Reactions to B3D (chapter 2)
Chapter 2 of Beyond the Third Dimension mainly consists of a series of dimensional analogies. For the most part, it deals with computing areas on volums in the second and third dimensions, and providing equations for four-dimensional "hyper-volumes". This is a lot easier to visulaize algebraically than geometrically. However, since on of the goals of the book is to help the reader visualize hyper-objects, both algebraic and geometric examples are used in the demonstrations.
I think it is a worthwhile exercise to divine fourth-dimensional formulae, because (ordinarily) we don't have to understand exactly why a formula works for two or three dimensions. They are pretty much taken for granted. However, in order to construct formulas for four dimensional figures, we must really understand what is going on.
Some good exercises for this chapter would involve raising two and three dimensional formulas to higher dimensions. For example, the volume of a four-dimensional sphere would be interesting to find. I don't know if that's possible. I would think that the book would have mentioned hyper-spheres by now. Other good exercises might involve finding the area covered by black triangles in Sierpinski's gasket, the volume covered by black pyramids in the three and four dimensional versions of Sierpinski's Gasket. The same could be done with the Koch snowflake. It is not hard to visualize either of these in the third-dimension (using pyramids), but the fourth dimensional versions would be hard to describe except algebraically.

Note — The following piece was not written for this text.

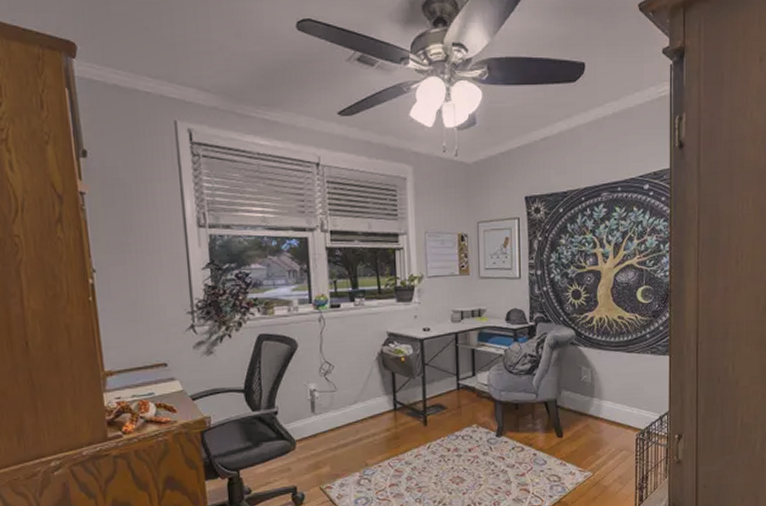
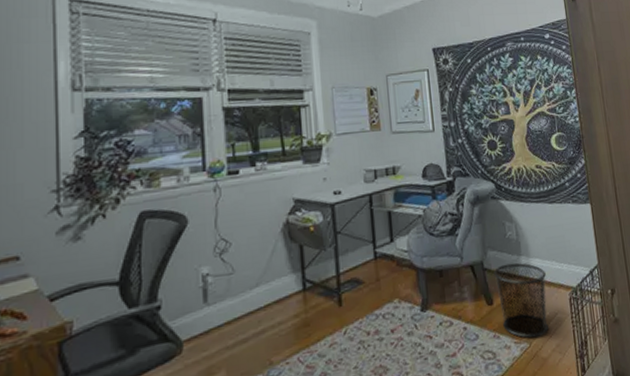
waste bin: none [566,403,616,469] -> present [493,263,548,338]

Perhaps it would be interesting to come up with different kinds of such figures at Sierpinski's Gasket. Could we do similar experiments with shapes that are not equilateral and equilangular. In this case, there would probably different kinds of shapes formed in the figure. For example, if we decide to construct our shapes by connecting midpoints of adjacent line segments, we could get interesting and varying patterns depending on the shape we start with.
Having fold-out patterns for hyper-objects is an interesting concept. A good exercise would be to build models of fold-outs for hyper-surfaces.
In general, it seems like the main goal of this chapter is to raise familiar three-dimensional formulas and ideas into higher dimensions. Any expansion on this idea would aid the reader in understanding the subject matter.